The frigate? He turned to look to the north, downwind. There she was, overhauling the trailing transport at last, gun-smoke shrouding her side, the transport attempting to shoot back. But too far off to even hear the reports of their guns.

The corvette, again-perhaps twenty yards closer, up to windward by about a single musket-shot.

"Quartermaster? Nothing more to loo'rd," he called. "Begin to luff up, spoke at a time. Very slowly."

He heard the clinking of bottles somewhere.

Damned good idea, he thought; someone's thinking. Liquor your boots for this madness.
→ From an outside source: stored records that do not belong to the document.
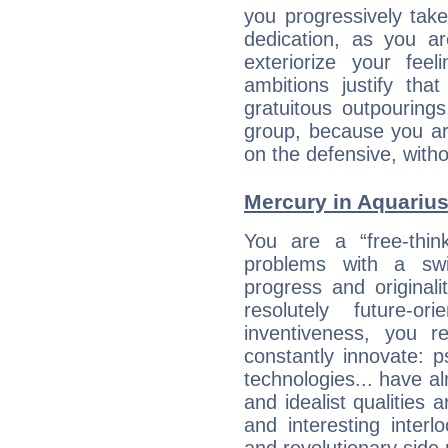
you progressively tak
dedication, as you ar
exteriorize your fee
ambitions justify th
gratuitous outpourings
group, because you ar
on the defensive, with
Mercury in Aquarius: 
You are a “free-thin
problems with a swi
progress and originali
resolutely future-o
inventiveness, you 
constantly innovate: 
technologies... have a
and idealist qualities 
and interesting interl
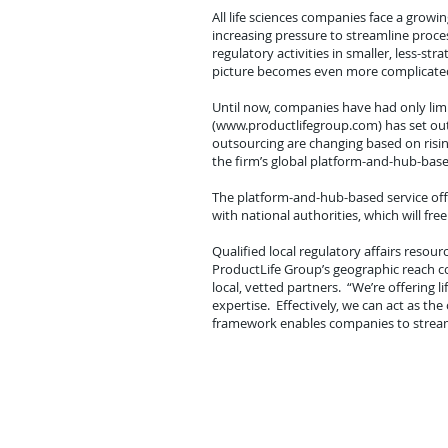
All life sciences companies face a grow
increasing pressure to streamline proc
regulatory activities in smaller, less-s
picture becomes even more complicated, 
Until now, companies have had only li
(
www.productlifegroup.com
) has set o
outsourcing are changing based on risi
the firm’s global platform-and-hub-base
The platform-and-hub-based service offe
with national authorities, which will fr
Qualified local regulatory affairs resour
ProductLife Group’s geographic reach c
local, vetted partners. “We’re offering
expertise. Effectively, we can act as the
framework enables companies to streamli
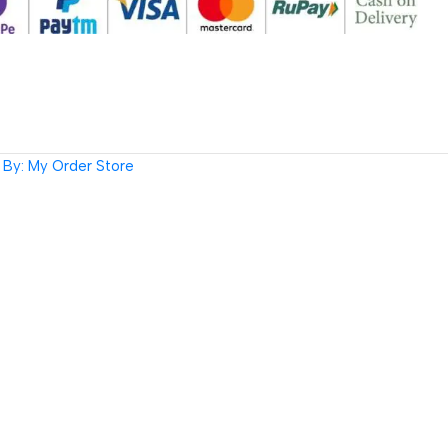
By: My Order Store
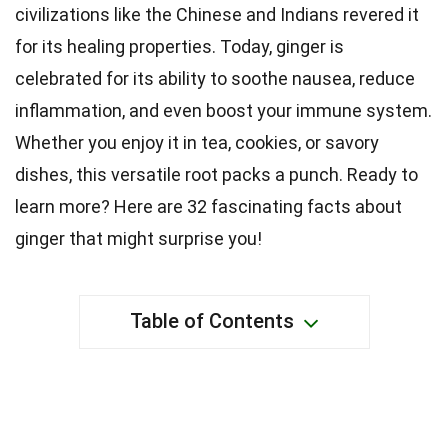
civilizations like the Chinese and Indians revered it
for its healing properties. Today, ginger is
celebrated for its ability to soothe nausea, reduce
inflammation, and even boost your immune system.
Whether you enjoy it in tea, cookies, or savory
dishes, this versatile root packs a punch. Ready to
learn more? Here are 32 fascinating facts about
ginger that might surprise you!
Table of Contents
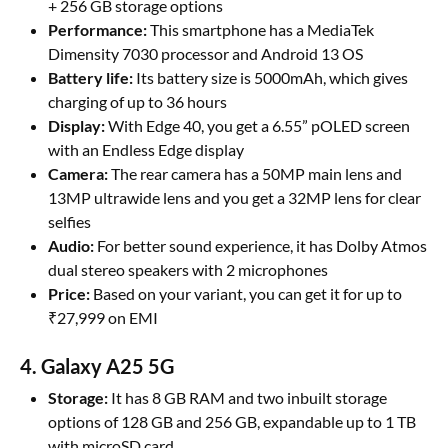
+ 256 GB storage options
Performance:
This smartphone has a MediaTek
Dimensity 7030 processor and Android 13 OS
Battery life:
Its battery size is 5000mAh, which gives
charging of up to 36 hours
Display:
With Edge 40, you get a 6.55” pOLED screen
with an Endless Edge display
Camera:
The rear camera has a 50MP main lens and
13MP ultrawide lens and you get a 32MP lens for clear
selfies
Audio:
For better sound experience, it has Dolby Atmos
dual stereo speakers with 2 microphones
Price:
Based on your variant, you can get it for up to
₹27,999 on EMI
4. Galaxy A25 5G
Storage:
It has 8 GB RAM and two inbuilt storage
options of 128 GB and 256 GB, expandable up to 1 TB
with microSD card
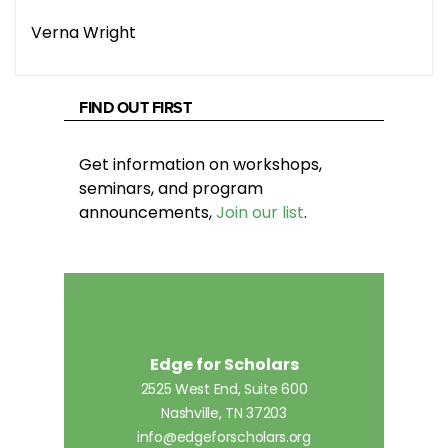
Verna Wright
FIND OUT FIRST
Get information on workshops,
seminars, and program
announcements,
Join our list
.
Edge for Scholars
2525 West End, Suite 600
Nashville, TN 37203
info@edgeforscholars.org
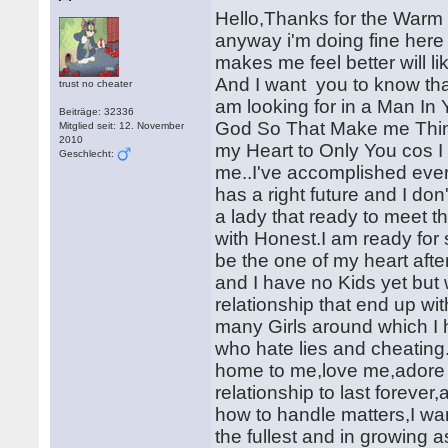
Hello,Thanks for the Warm
anyway i'm doing fine here 
makes me feel better will 
And I want you to know that 
trust no cheater
am looking for in a Man In
Beiträge: 32336
God So That Make me Think 
Mitglied seit: 12. November
2010
my Heart to Only You cos I
Geschlecht:
me..I've accomplished eve
has a right future and I don
a lady that ready to meet th
with Honest.I am ready for 
be the one of my heart afte
and I have no Kids yet but
relationship that end up w
many Girls around which 
who hate lies and cheating
home to me,love me,adore m
relationship to last forev
how to handle matters,I want 
the fullest and in growing a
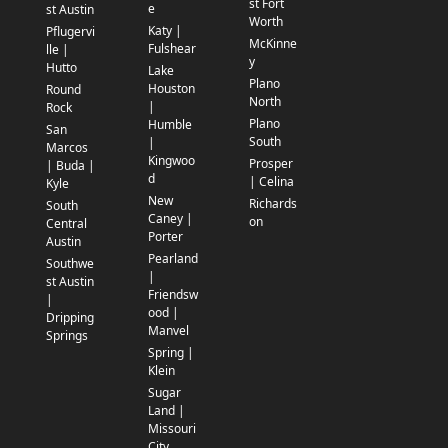
st Fort
e
st Austin
Worth
Katy |
Pflugervi
McKinne
Fulshear
lle |
y
Hutto
Lake
Plano
Houston
Round
North
|
Rock
Plano
Humble
San
South
|
Marcos
Kingwoo
Prosper
| Buda |
d
| Celina
Kyle
New
Richards
South
Caney |
on
Central
Porter
Austin
Pearland
Southwe
|
st Austin
Friendsw
|
ood |
Dripping
Manvel
Springs
Spring |
Klein
Sugar
Land |
Missouri
City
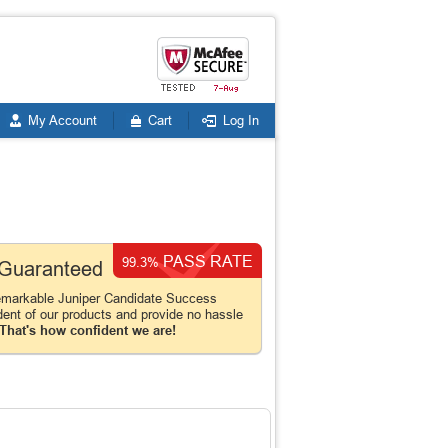
My Account
Cart
Log In
PASS RATE
99.3%
n Guaranteed
emarkable Juniper Candidate Success
dent of our products and provide no hassle
That's how confident we are!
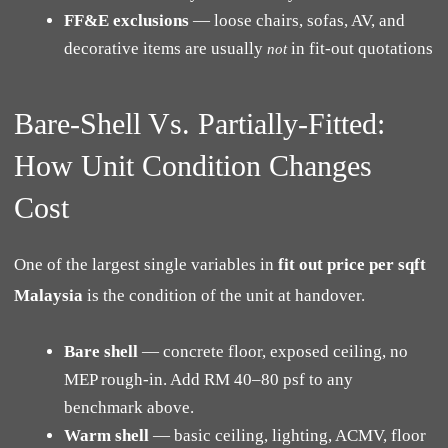
FF&E exclusions
— loose chairs, sofas, AV, and
decorative items are usually
in fit-out quotations
not
Bare-Shell Vs. Partially-Fitted:
How Unit Condition Changes
Cost
One of the largest single variables in
fit out price per sqft
Malaysia
is the condition of the unit at handover.
Bare shell
— concrete floor, exposed ceiling, no
MEP rough-in. Add RM 40–80 psf to any
benchmark above.
Warm shell
— basic ceiling, lighting, ACMV, floor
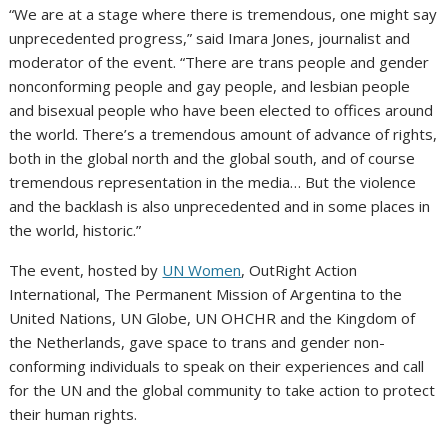
“We are at a stage where there is tremendous, one might say
unprecedented progress,” said Imara Jones, journalist and
moderator of the event. “There are trans people and gender
nonconforming people and gay people, and lesbian people
and bisexual people who have been elected to offices around
the world. There’s a tremendous amount of advance of rights,
both in the global north and the global south, and of course
tremendous representation in the media… But the violence
and the backlash is also unprecedented and in some places in
the world, historic.”
The event, hosted by
UN Women
, OutRight Action
International, The Permanent Mission of Argentina to the
United Nations, UN Globe, UN OHCHR and the Kingdom of
the Netherlands, gave space to trans and gender non-
conforming individuals to speak on their experiences and call
for the UN and the global community to take action to protect
their human rights.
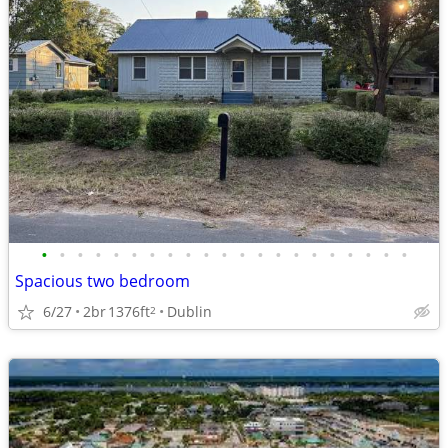
•
•
•
•
•
•
•
•
•
•
•
•
•
•
•
•
•
•
•
•
•
Spacious two bedroom
6/27
2br
1376ft
Dublin
2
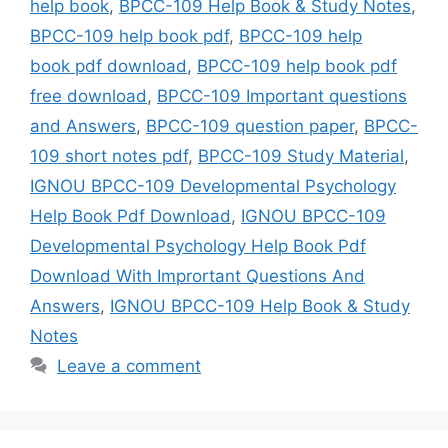
help book
,
BPCC-109 Help Book & Study Notes
,
BPCC-109 help book pdf
,
BPCC-109 help
book pdf download
,
BPCC-109 help book pdf
free download
,
BPCC-109 Important questions
and Answers
,
BPCC-109 question paper
,
BPCC-
109 short notes pdf
,
BPCC-109 Study Material
,
IGNOU BPCC-109 Developmental Psychology
Help Book Pdf Download
,
IGNOU BPCC-109
Developmental Psychology Help Book Pdf
Download With Imprortant Questions And
Answers
,
IGNOU BPCC-109 Help Book & Study
Notes
Leave a comment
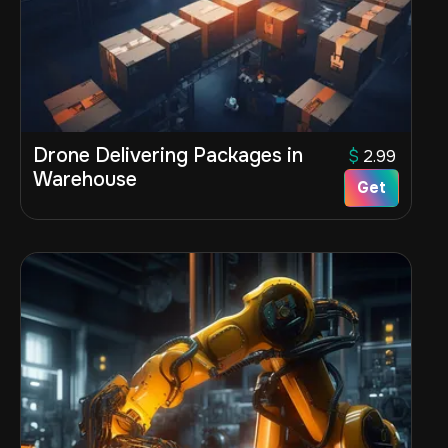
Drone Delivering Packages in
$
2.99
Warehouse
Get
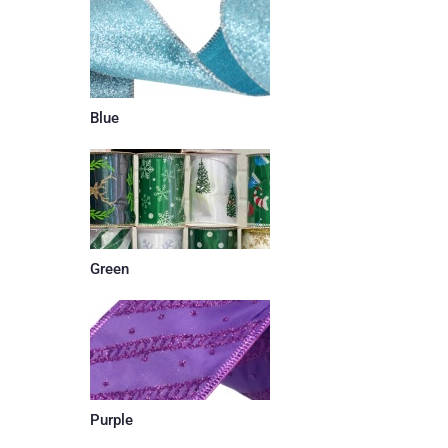
Blue
Green
Purple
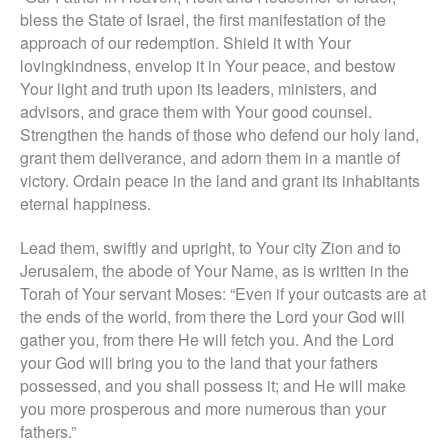
bless the State of Israel, the first manifestation of the
approach of our redemption. Shield it with Your
lovingkindness, envelop it in Your peace, and bestow
Your light and truth upon its leaders, ministers, and
advisors, and grace them with Your good counsel.
Strengthen the hands of those who defend our holy land,
grant them deliverance, and adorn them in a mantle of
victory. Ordain peace in the land and grant its inhabitants
eternal happiness.
Lead them, swiftly and upright, to Your city Zion and to
Jerusalem, the abode of Your Name, as is written in the
Torah of Your servant Moses: “Even if your outcasts are at
the ends of the world, from there the Lord your God will
gather you, from there He will fetch you. And the Lord
your God will bring you to the land that your fathers
possessed, and you shall possess it; and He will make
you more prosperous and more numerous than your
fathers.
”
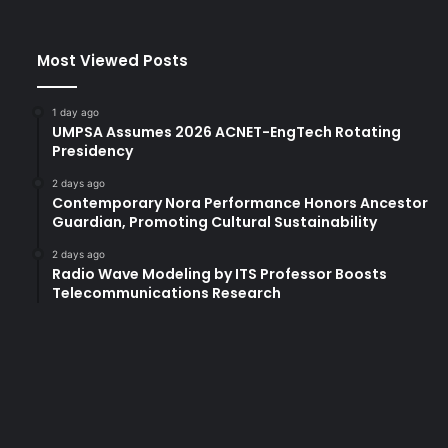
e
n
e
Most Viewed Posts
T
r
a
1 day ago
c
UMPSA Assumes 2026 ACNET-EngTech Rotating
e
Presidency
y
2 days ago
C
Contemporary Nora Performance Honors Ancestor
e
Guardian, Promoting Cultural Sustainability
l
e
2 days ago
Radio Wave Modeling by ITS Professor Boosts
b
Telecommunications Research
r
a
t
e
s
C
h
i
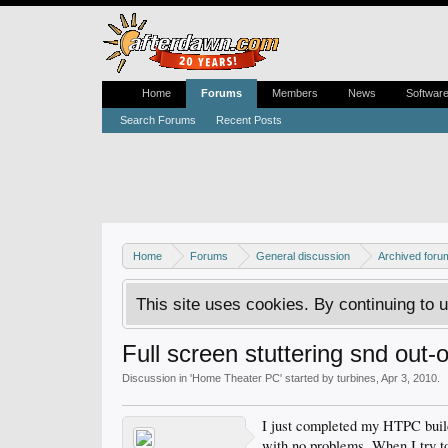
Home
Forums
Members
News
Softwar
Search Forums
Recent Posts
Home
Forums
General discussion
Archived foru
This site uses cookies. By continuing to u
Full screen stuttering snd out-
Discussion in '
Home Theater PC
' started by
turbines
,
Apr 3, 2010
.
I just completed my HTPC bui
with no problems. When I try 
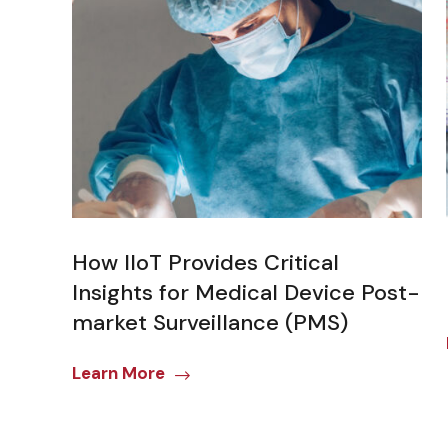
How IIoT Provides Critical
Insights for Medical Device Post-
market Surveillance (PMS)
Learn More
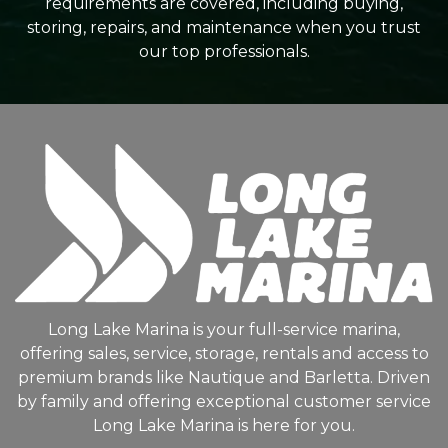
requirements are covered, including buying,
storing, repairs, and maintenance when you trust
our top professionals.
Long Lake Marina is your full-service marina,
offering sales, service, storage, rentals and access to
premium brands like Nautique and Barletta. Driven
by family and offering exceptional customer service
Long Lake Marina is here for you.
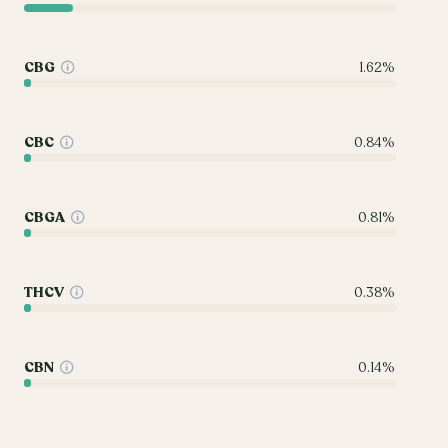
CBG
1.62%
CBC
0.84%
CBGA
0.81%
THCV
0.38%
CBN
0.14%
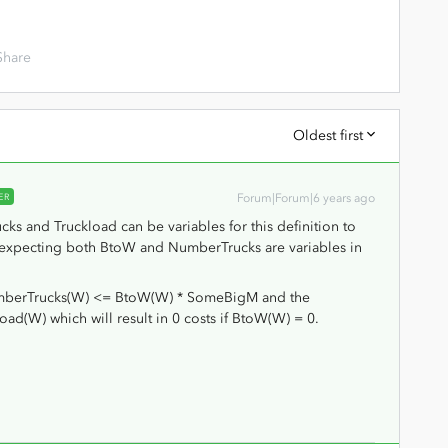
Share
Oldest first
ER
Forum|Forum|6 years ago
s and Truckload can be variables for this definition to
am expecting both BtoW and NumberTrucks are variables in
NumberTrucks(W) <= BtoW(W) * SomeBigM and the
ad(W) which will result in 0 costs if BtoW(W) = 0.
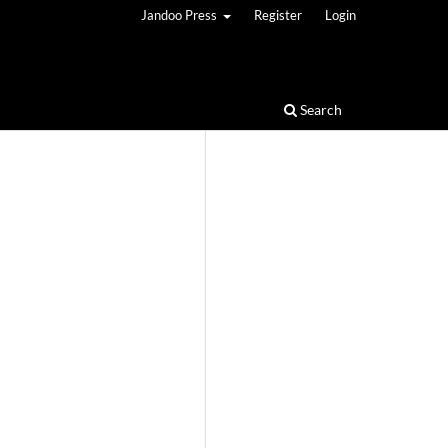
Jandoo Press
Register
Login
Search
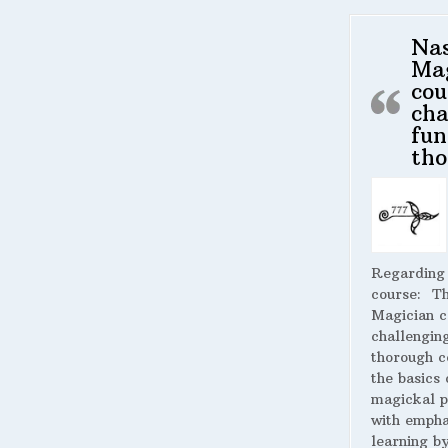
Na
Ma
cou
cha
fun
tho
Regarding
course:
The
Magician c
challengin
thorough c
the basics 
magickal p
with empha
learning by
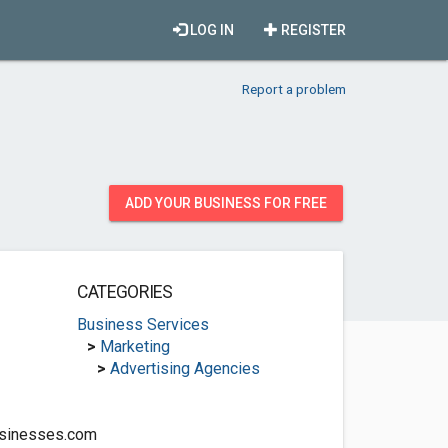
LOG IN
REGISTER
Report a problem
ADD YOUR BUSINESS FOR FREE
CATEGORIES
Business Services
>
Marketing
>
Advertising Agencies
usinesses.com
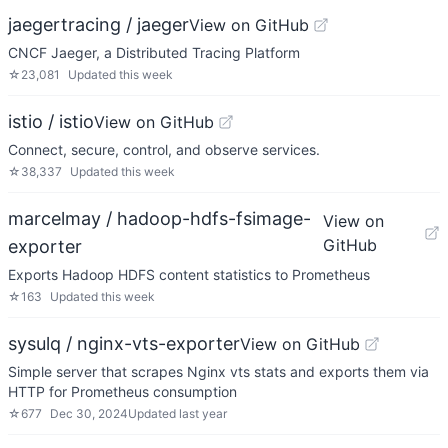
jaegertracing / jaeger
View on GitHub
CNCF Jaeger, a Distributed Tracing Platform
☆
23,081
Updated
this week
istio / istio
View on GitHub
Connect, secure, control, and observe services.
☆
38,337
Updated
this week
marcelmay / hadoop-hdfs-fsimage-
View on
GitHub
exporter
Exports Hadoop HDFS content statistics to Prometheus
☆
163
Updated
this week
sysulq / nginx-vts-exporter
View on GitHub
Simple server that scrapes Nginx vts stats and exports them via
HTTP for Prometheus consumption
☆
677
Dec 30, 2024
Updated
last year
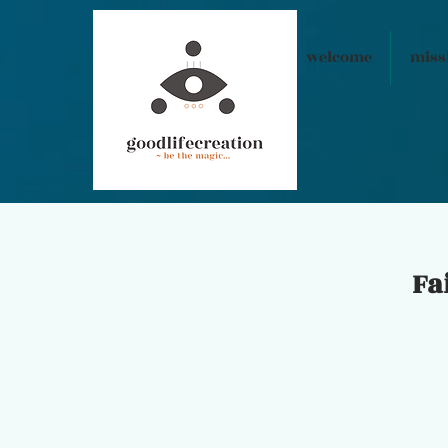
welcome
miss
Fa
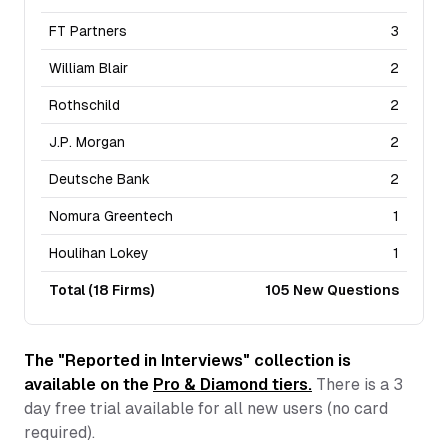
FT Partners
3
William Blair
2
Rothschild
2
J.P. Morgan
2
Deutsche Bank
2
Nomura Greentech
1
Houlihan Lokey
1
Total (
18
Firms)
105
New Questions
The "Reported in Interviews" collection is
available on the
Pro & Diamond tiers.
There is a
3
day free trial available for all new users (no card
required).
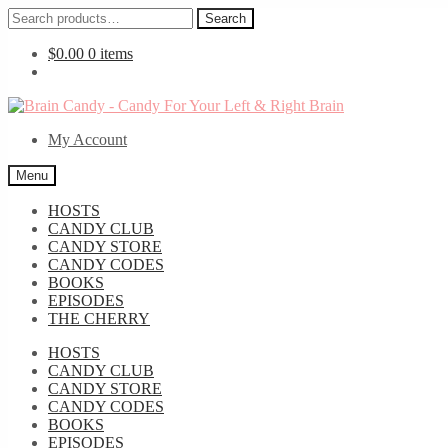
Search
Search
for:
$
0.00
0 items
Skip
Skip
to
to
My Account
navigation
content
Menu
HOSTS
CANDY CLUB
CANDY STORE
CANDY CODES
BOOKS
EPISODES
THE CHERRY
HOSTS
CANDY CLUB
CANDY STORE
CANDY CODES
BOOKS
EPISODES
And wishing he had a glass of something, too.

"Sir?" Cony called to him from the waist.

"Aye, Cony?" He forced himself to grin, going forward to look at his long-time man. "Bloody Hell, Cony, there a dram left for me?"

Will Cony held an entire armful of squat port bottles, swaying a bit more than the sea demanded, as if he'd been into all of them. With him was an older French gunner, who bore a short, smouldering linstock with slow match coiled about its length, and laid in the top fork.